Designing Heteroatom-Codoped Iron Metal-Organic Framework for Promotional Photoreduction of Carbon Dioxide to Ethylene

Rational engineering active sites and vantage defects of catalysts are promising but grand challenging task to enhance photoreduction CO2 to high value-added C2 products. In this study, we designed an N,S-codoped Fe-based MIL-88B catalyst with well-defined bipyramidal hexagonal prism morphology via a facile and effective process, which was synthesized by addition of appropriate 1,2-benzisothiazolin-3-one (BIT) and acetic acid to the reaction solution. Under simulated solar irradiation, the designed catalyst exhibits high C2H4 evolution yield of 17.7 mu mol g(-1)center dot h, which has been rarely achieved in photocatalytic CO2 reduction process.

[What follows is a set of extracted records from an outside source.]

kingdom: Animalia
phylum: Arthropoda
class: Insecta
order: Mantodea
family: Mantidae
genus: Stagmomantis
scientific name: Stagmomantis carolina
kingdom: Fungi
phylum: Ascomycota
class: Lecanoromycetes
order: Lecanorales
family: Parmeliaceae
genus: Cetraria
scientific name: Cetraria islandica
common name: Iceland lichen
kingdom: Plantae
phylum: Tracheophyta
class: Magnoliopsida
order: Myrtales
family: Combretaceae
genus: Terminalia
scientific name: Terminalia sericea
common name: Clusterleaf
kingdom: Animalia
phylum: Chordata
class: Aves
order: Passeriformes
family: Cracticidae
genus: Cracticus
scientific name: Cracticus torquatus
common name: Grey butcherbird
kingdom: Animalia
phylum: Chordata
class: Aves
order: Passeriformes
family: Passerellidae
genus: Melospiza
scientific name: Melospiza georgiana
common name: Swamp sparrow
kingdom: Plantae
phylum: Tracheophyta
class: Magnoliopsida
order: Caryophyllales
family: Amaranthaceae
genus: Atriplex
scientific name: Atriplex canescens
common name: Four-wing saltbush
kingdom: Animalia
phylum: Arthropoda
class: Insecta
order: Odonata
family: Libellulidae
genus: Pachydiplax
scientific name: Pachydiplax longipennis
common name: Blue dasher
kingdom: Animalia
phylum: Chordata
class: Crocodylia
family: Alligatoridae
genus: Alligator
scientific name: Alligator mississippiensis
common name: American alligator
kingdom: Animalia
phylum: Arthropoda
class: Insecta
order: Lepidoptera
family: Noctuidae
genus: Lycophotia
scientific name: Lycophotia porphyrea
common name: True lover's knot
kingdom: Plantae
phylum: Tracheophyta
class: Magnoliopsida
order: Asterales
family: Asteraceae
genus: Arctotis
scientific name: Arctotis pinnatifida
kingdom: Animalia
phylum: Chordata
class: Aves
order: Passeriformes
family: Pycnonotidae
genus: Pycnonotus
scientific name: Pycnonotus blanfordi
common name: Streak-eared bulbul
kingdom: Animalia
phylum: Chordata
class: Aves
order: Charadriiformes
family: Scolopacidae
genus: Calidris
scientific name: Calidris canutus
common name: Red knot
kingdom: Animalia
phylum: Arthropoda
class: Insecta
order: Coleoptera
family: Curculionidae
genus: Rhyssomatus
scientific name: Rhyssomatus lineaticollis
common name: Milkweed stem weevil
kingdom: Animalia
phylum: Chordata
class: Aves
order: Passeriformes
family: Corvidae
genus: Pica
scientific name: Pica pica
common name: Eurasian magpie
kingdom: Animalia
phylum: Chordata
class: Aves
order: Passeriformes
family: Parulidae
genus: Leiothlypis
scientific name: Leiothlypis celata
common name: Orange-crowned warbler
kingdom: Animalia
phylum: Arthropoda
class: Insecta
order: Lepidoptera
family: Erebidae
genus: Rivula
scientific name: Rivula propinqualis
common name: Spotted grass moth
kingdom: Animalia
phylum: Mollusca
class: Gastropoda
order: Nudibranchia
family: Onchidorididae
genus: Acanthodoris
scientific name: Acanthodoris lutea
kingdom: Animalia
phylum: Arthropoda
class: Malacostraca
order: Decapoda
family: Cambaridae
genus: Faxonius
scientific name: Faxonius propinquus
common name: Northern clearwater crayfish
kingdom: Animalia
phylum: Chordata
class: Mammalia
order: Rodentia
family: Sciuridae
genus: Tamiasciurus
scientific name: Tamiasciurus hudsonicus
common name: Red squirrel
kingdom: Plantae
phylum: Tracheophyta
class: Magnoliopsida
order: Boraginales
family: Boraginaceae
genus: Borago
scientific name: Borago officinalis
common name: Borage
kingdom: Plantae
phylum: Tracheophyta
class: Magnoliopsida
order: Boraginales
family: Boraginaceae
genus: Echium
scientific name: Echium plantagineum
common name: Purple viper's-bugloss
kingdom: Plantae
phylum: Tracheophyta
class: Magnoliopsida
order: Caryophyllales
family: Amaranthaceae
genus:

The synergistic effect of Fe-N coordinated sites and reasonable defects in the N,S-codoped photocatalyst can accelerate the migration of photogenerated carriers, resulting in high electron density, and this in turn helps to facilitate the formation and dimerization of C-C coupling intermediates for C2H4 effectively.

Automated summary

In this study, a N,S-doped Fe-based MIL-88B catalyst with a well-defined hexagonal prism morphology was designed and synthesized. The catalyst showed a high yield of C2H4 evolution under simulated solar irradiation, which was due to the synergistic effect of Fe-N coordinated sites and reasonable defects in the N,S-doped photocatalyst, facilitating the formation and dimerization of C-C coupling intermediates.